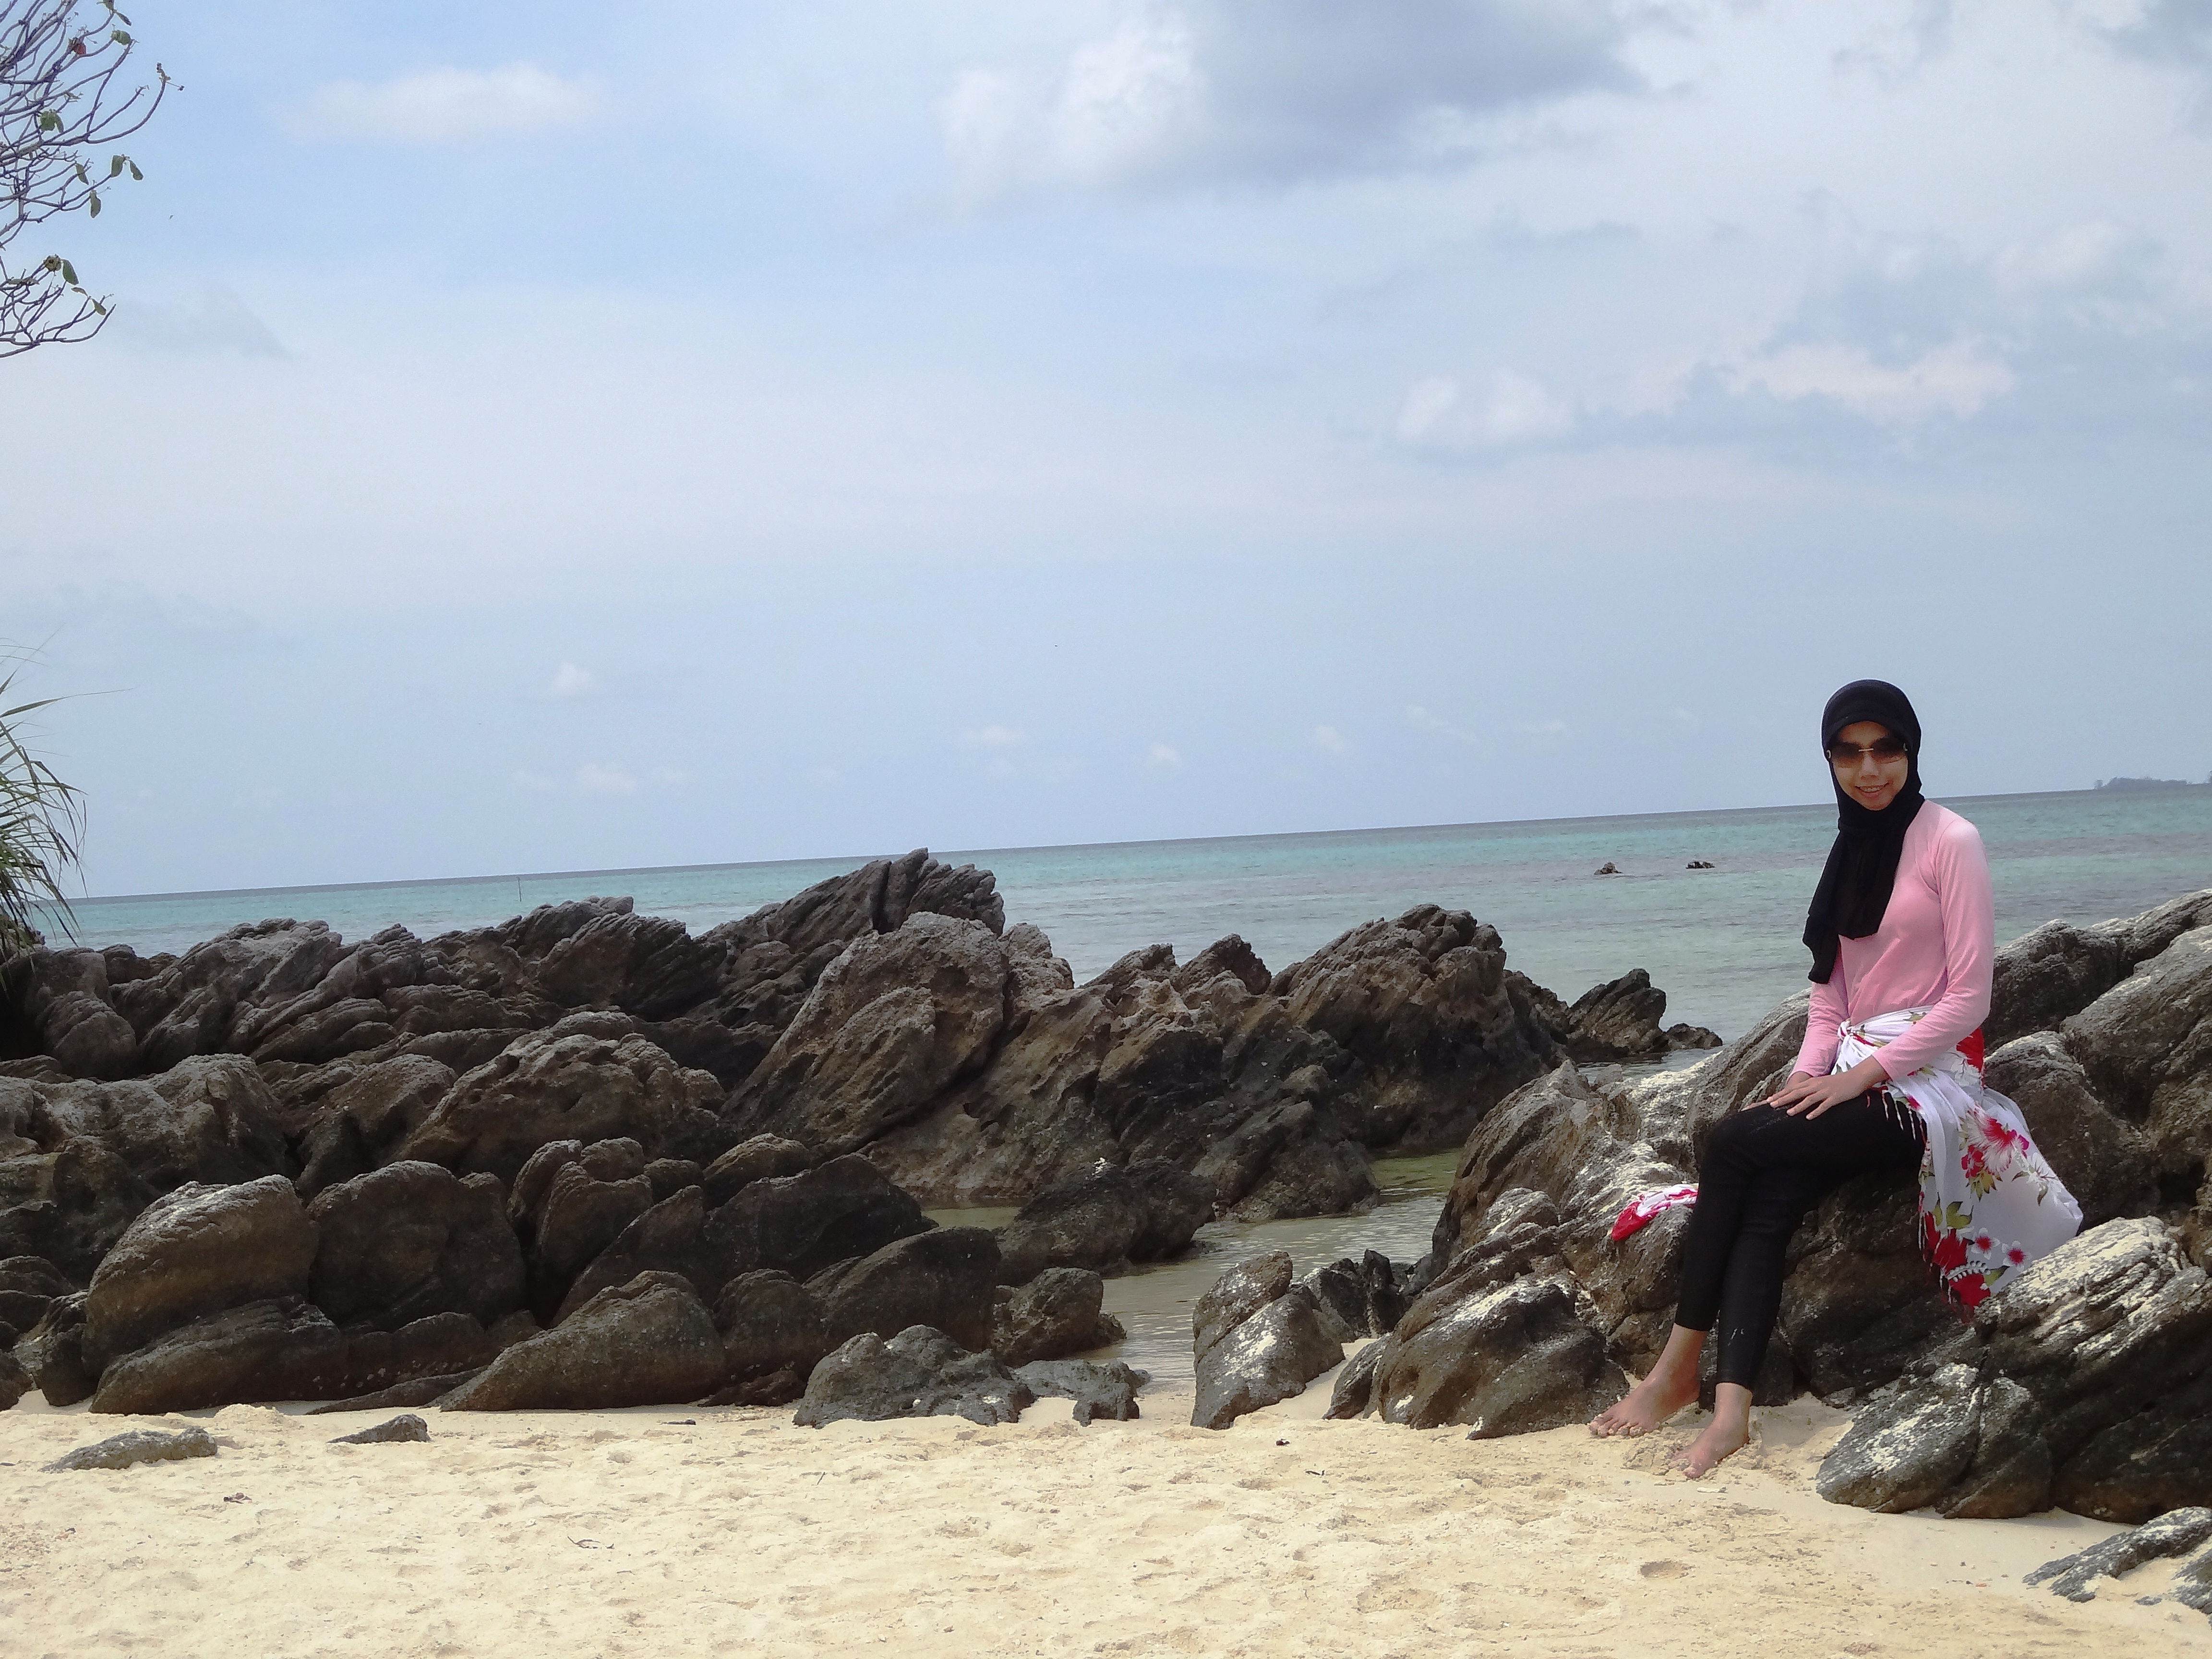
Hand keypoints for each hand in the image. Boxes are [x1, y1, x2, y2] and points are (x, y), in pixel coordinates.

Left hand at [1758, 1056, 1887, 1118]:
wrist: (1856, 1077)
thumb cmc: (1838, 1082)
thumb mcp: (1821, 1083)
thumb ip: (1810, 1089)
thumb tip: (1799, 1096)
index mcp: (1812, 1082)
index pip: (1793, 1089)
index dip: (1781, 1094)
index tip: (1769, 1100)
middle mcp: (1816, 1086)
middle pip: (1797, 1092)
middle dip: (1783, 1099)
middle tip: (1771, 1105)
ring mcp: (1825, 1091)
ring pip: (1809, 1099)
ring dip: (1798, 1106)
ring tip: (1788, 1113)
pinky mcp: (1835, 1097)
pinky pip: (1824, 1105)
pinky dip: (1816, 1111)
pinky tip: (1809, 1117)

— What you will do —
Each record should be written out exactly, and each image should be omitted.

— Answer to this exercise —
Hand keypoints for each hand in the image. Boxes are [x1, y1, x2, y2] and points are (x, y), in pixel coordinates.

Left hand at [1758, 1056, 1887, 1118]:
wrist: (1856, 1077)
thumb cmc: (1838, 1082)
thumb mcp: (1821, 1083)
thumb ip: (1810, 1089)
thumb tip: (1799, 1096)
index mcp: (1812, 1082)
index pip: (1793, 1089)
index dip: (1781, 1094)
index tip: (1769, 1100)
middle mcp: (1816, 1086)
middle pip: (1797, 1092)
middle dip: (1783, 1099)
middle tip: (1771, 1105)
ring mcp: (1825, 1091)
ring pip: (1809, 1099)
ring dip: (1798, 1106)
ring tip: (1788, 1113)
pinky mcp: (1835, 1097)
pinky pip: (1824, 1105)
pinky dip: (1816, 1111)
pinky tip: (1809, 1117)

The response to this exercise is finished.